Suppose the Lisp is bootstrapped in some other language, like C or assembler. The special operators in the interpreter are written in C. If you write the IF operator in C, and that operator itself needs an if operator, it uses the C if statement or ternary operator. (Obvious, right? No level confusion.)
If you add FEXPRS, they are interpreted code themselves: interpreted code controlling the interpretation of code. If you write an IF FEXPR and it needs an if operator, and you use IF, then you get infinite regress/recursion: while trying to interpret IF, the IF FEXPR calls itself, and then runs into the same situation, calling itself again, ...
If the Lisp has a compiler and macros, then you can write an IF macro, and compile that FEXPR. Then, when the interpreter evaluates an IF form, it now dispatches a compiled function.

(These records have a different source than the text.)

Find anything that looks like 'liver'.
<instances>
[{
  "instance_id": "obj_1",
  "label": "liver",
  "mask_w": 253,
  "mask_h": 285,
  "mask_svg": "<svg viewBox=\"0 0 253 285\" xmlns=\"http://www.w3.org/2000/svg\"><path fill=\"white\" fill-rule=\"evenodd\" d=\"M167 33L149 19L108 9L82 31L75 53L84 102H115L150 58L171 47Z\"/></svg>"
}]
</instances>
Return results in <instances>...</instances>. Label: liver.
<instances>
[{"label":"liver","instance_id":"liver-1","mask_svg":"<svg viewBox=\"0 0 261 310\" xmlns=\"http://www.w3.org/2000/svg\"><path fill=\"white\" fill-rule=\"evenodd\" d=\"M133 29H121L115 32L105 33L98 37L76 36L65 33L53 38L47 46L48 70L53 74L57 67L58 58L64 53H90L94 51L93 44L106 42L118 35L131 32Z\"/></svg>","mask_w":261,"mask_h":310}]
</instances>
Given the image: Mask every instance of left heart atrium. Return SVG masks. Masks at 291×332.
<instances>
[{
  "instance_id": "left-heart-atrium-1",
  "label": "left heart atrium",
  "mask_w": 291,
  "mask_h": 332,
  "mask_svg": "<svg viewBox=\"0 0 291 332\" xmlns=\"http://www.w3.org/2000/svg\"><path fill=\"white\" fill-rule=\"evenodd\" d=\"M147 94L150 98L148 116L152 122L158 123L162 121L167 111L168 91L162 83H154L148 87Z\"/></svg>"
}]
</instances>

When that function needs IF, it's just running the compiled code, and not recursing any more; the IF FEXPR is only for interpreted code.
FEXPR's can do some "impossible things", and if you want to do those things fast, compiled FEXPR's could be useful.
In fact, that ought to work not just in Racket, but in any Scheme implementation that conforms to R5RS or later (or even R4RS plus appendix).
The Klisp authors picked a pretty bad example for demonstrating the power of fexprs. You can think of them as being first-class macros in a way [0].
Joe Marshall demonstrated that fexprs can be divided into two distinct classes: safe and unsafe [1]. He showed that all safe fexprs could be implemented as macros with no loss of expressiveness. (An unsafe fexpr is one that relies on metacircular fixpoints (whatever that means)).
[0]: That's not exactly true. Macros are syntactic transformers whereas fexprs are procedures that can syntactically modify and selectively evaluate its arguments in a given environment. Despite this semantic difference, there's a very large overlap in their use-cases.